Surviving the bombs

In the 1980s, there was a flurry of debate and protests about a tactical nuclear weapon popularly known as the neutron bomb. The unique characteristic of the bomb as it was popularly understood was that it would kill people but leave structures relatively intact.

The Catholic Church is facing three neutron bomb crises today, crises that if unchecked could — indeed are already — diminish the people in the churches while leaving the buildings intact.

The first neutron bomb issue is the looming priest shortage. While there are reports of an increase in vocations, the overall statistical landscape remains bleak for the next two decades. Priests ordained in the 1960s and early 1970s are now retiring, and the pace of retirement will quicken in the next five years. Young priests are being rushed into pastorates earlier than ever before, which carries its own stresses and costs.

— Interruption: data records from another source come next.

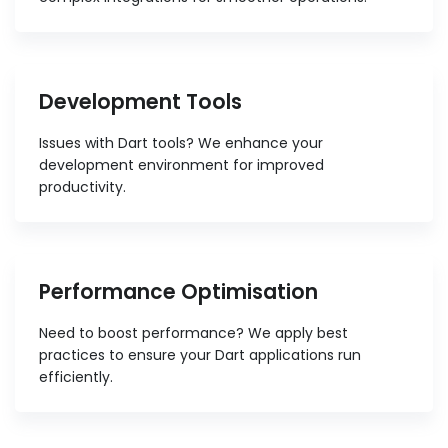
Development Tools
Issues with Dart tools? We enhance your
development environment for improved
productivity.
Performance Optimisation
Need to boost performance? We apply best
practices to ensure your Dart applications run
efficiently.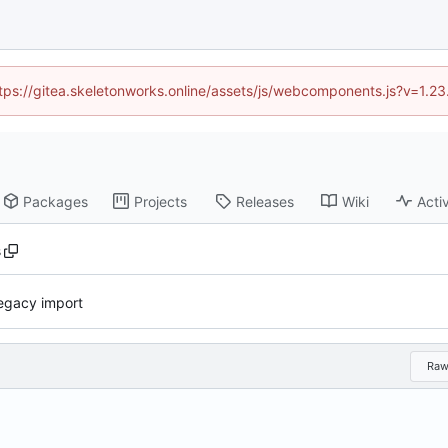
https://gitea.skeletonworks.online/assets/js/webcomponents.js?v=1.2
Packages
Projects
Releases
Wiki
Activ
s
 legacy import
Ra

Foreign priests are helping, making up 25-50 percent of the presbyterate in some dioceses. Deacons are helping as well. But the lack of priests is forcing parish closures and affecting the availability of the sacraments. This is a shortage for which Catholics are not well prepared.

The second is the faith formation crisis: a collection of challenges ranging from parish religious education to teen youth outreach to adult faith formation. Despite the efforts of parishes, dioceses and publishers to meet these needs, the lack of trained catechists and the battered condition of the family have made it difficult to pass on the Faith in a way that converts both heart and mind. Confusion about what the Church teaches and a shallow understanding of discipleship are both symptoms of this crisis.

The third neutron bomb issue is the plight of the divorce and remarried. Only 15 percent, at best, of Catholics who have been divorced even attempt to get a decree of nullity. The collapse of marriages, which impacts the Catholic population at the same rate as the general population, can lead to the loss of two generations of Catholics: the spouses themselves and their children. The toll has been enormous. While the power of the annulment process to heal can be testified to by many Catholics, the problem is that so many never even attempt it.

Pope Francis appears to be seeking ways of addressing the crisis of the divorced and remarried. It is likely to be a significant topic of conversation at the upcoming synod on the family, and it was a primary theme of a speech given by Cardinal Walter Kasper to the cardinals assembled in Rome for the consistory in February.

There are no easy solutions here, as the cardinal made clear in his speech: “The indissolubility of sacramental marriage and the impossibility of a new marriage during the lifetime of the other partner is part of the tradition of the Church’s binding faith that cannot be abandoned or undone by appealing to a superficial understanding of cheapened mercy.”

At the same time, there may be alternatives to the current juridical processes that will allow the divorced and remarried in certain circumstances to return to the sacraments of reconciliation and the Eucharist.

No doubt any solutions proposed will be fiercely debated. The mandate given by Christ himself — what God has joined together — and the merciful solicitude of God for those most in need of his healing are the parameters within which the synod fathers must deliberate.

In vocations, faith formation and the pastoral crisis that is divorce today, Catholics are challenged to find solutions that will not only leave the structures standing, but fill them with disciples. There are no easy fixes, but as a recent Gospel reading reminded us, faith, not fear, and trust, not worry, must characterize our search for solutions.

Greg Erlandson is OSV’s president and publisher.